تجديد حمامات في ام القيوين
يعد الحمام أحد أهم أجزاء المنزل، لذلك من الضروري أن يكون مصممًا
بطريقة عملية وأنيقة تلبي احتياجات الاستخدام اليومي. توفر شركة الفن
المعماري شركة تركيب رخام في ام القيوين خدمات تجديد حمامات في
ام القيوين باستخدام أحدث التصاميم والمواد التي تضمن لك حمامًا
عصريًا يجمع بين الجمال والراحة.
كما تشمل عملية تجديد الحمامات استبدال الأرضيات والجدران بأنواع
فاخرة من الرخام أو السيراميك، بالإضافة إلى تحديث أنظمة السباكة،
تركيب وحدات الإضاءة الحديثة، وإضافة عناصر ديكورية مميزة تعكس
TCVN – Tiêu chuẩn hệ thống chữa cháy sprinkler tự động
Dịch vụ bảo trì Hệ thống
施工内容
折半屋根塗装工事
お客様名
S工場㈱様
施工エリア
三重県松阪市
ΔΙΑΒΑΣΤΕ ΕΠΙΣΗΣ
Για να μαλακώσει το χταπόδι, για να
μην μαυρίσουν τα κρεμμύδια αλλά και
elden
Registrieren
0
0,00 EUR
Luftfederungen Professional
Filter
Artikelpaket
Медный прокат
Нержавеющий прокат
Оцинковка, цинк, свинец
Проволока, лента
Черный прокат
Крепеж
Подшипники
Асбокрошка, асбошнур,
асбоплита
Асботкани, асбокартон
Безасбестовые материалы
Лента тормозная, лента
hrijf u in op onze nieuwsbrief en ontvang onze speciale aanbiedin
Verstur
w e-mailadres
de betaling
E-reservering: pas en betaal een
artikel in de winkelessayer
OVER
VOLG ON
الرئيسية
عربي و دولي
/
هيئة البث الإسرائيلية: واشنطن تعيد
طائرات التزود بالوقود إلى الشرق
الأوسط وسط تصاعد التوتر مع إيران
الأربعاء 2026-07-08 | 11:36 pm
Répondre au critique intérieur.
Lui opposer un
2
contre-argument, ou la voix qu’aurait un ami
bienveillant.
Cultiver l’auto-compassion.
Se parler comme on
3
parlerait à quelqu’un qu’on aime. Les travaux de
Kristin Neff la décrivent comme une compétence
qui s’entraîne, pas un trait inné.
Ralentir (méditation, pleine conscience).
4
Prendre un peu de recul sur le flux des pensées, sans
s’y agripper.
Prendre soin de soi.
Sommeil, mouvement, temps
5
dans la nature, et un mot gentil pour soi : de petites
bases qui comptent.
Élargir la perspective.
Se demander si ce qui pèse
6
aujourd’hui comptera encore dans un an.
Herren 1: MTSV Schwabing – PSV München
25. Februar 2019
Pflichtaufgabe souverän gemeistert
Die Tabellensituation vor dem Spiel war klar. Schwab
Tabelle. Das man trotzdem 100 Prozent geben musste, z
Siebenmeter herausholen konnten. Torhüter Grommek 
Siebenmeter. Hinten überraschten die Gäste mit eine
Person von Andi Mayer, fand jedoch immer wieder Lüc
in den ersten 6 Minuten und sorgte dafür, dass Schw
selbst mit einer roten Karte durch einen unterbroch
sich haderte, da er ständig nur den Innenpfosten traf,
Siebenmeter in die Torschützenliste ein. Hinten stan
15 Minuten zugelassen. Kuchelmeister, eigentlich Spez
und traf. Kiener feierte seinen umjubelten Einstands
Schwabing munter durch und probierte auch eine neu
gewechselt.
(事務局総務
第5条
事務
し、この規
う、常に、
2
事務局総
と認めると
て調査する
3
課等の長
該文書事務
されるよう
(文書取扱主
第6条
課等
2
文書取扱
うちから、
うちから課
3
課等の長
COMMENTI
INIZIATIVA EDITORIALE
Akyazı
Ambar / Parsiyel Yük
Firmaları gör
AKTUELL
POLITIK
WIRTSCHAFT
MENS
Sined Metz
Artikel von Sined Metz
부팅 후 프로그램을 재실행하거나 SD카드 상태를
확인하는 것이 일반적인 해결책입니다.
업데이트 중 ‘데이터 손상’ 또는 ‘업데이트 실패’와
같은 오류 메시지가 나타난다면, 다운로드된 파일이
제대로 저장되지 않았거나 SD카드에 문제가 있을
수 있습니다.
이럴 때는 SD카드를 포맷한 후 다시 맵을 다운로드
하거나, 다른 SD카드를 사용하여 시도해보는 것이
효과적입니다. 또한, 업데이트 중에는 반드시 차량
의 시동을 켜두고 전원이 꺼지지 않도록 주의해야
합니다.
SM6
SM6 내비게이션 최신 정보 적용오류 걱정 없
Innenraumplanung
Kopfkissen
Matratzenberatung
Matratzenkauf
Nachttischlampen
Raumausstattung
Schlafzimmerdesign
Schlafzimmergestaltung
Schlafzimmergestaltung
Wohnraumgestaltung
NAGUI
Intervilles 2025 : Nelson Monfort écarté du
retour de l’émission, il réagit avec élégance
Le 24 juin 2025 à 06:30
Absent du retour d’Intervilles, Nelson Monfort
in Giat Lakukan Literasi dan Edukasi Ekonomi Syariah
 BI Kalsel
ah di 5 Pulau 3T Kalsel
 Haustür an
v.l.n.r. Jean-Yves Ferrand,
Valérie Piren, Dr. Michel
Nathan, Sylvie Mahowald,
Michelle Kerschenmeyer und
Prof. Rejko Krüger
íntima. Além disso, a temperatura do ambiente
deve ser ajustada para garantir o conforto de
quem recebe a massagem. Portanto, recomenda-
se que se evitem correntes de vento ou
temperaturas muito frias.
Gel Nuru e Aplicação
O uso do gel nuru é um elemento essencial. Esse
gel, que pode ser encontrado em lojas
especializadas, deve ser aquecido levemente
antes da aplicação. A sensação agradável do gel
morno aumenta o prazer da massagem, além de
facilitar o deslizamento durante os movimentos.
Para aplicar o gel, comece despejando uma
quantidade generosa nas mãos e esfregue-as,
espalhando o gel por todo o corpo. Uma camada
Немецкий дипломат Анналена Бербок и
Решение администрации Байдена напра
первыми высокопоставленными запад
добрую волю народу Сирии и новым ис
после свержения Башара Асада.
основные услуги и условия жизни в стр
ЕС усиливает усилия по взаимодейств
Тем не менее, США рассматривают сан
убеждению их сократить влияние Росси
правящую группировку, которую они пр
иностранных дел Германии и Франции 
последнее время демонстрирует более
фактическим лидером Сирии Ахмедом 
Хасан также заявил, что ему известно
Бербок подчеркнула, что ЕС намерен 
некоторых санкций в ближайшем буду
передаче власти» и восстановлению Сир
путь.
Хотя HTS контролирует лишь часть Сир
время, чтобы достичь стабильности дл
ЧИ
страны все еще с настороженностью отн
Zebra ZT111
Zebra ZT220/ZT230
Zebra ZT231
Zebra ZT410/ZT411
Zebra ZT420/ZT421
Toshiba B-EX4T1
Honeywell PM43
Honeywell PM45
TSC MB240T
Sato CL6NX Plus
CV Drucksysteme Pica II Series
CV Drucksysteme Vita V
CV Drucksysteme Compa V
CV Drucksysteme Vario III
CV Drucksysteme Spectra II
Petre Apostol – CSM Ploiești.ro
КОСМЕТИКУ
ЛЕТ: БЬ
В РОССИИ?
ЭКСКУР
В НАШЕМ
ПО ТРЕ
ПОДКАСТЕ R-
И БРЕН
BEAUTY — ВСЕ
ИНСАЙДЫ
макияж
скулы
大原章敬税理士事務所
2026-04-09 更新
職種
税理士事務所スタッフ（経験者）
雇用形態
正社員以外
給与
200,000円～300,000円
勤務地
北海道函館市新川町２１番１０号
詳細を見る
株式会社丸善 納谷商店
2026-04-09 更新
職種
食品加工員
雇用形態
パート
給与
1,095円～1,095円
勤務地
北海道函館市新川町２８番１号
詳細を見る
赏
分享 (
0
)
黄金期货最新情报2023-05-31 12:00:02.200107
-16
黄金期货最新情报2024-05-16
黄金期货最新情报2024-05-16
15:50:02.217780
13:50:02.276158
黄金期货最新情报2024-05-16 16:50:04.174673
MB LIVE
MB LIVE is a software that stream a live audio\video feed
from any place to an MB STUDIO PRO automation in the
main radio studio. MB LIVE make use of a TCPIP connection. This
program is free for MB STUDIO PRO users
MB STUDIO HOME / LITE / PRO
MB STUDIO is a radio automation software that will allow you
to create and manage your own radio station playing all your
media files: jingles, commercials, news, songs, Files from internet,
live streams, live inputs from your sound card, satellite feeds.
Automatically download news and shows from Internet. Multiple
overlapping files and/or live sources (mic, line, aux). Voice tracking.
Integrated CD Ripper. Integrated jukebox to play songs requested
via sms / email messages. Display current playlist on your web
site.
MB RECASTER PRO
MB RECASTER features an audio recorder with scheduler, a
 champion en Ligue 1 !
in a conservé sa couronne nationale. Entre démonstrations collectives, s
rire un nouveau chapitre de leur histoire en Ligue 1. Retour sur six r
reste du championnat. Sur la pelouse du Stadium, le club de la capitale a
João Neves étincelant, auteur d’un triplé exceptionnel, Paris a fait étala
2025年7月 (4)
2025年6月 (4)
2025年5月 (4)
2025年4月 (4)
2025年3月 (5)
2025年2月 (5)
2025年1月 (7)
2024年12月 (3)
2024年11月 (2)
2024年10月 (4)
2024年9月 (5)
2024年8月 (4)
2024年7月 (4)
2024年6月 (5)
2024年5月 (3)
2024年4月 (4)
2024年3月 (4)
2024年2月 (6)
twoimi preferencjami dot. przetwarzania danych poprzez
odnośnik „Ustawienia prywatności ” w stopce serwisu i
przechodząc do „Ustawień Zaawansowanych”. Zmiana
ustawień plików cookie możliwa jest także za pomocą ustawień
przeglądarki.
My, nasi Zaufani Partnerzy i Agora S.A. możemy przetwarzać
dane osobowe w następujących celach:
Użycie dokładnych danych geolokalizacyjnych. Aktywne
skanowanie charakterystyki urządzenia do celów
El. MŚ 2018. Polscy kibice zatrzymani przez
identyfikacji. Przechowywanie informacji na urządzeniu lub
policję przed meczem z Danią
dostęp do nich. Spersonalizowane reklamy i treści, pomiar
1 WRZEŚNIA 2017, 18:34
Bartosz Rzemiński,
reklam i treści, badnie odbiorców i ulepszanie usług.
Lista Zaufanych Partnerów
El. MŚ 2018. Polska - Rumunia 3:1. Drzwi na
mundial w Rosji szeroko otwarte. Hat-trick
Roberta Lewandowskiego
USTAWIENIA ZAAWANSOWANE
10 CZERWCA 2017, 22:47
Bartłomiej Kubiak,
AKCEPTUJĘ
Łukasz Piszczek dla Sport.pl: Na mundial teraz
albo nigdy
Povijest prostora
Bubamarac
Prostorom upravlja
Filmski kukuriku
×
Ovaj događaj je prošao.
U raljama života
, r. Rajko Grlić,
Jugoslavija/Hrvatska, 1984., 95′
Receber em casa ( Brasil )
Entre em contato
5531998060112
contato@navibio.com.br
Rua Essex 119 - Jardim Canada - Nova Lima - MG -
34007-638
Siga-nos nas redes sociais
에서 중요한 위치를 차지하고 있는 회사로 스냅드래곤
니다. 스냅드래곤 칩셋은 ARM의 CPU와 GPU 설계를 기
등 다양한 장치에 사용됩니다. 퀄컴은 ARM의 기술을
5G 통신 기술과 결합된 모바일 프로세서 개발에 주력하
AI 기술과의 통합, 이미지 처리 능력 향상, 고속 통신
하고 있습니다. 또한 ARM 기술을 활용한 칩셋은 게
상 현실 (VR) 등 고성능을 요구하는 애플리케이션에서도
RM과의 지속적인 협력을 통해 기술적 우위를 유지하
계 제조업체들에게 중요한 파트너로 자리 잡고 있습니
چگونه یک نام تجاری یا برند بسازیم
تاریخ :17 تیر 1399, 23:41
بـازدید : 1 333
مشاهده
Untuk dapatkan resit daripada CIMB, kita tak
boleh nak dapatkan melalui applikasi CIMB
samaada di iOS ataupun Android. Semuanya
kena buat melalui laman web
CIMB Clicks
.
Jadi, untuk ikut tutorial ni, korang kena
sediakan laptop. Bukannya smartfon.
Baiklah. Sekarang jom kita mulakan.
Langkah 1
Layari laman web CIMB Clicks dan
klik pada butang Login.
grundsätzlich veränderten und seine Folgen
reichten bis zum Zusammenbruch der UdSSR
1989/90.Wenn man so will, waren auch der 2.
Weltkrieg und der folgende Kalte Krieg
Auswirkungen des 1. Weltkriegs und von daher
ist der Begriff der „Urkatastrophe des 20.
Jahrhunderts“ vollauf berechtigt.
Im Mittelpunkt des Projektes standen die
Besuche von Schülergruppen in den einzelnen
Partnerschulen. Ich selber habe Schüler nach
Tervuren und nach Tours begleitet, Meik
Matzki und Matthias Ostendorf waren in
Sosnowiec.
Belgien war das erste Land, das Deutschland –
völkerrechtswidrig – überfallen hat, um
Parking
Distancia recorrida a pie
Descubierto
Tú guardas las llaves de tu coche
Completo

+ + + +

Please give the count of lines in the listing that include the string "traf", with no words around it.

2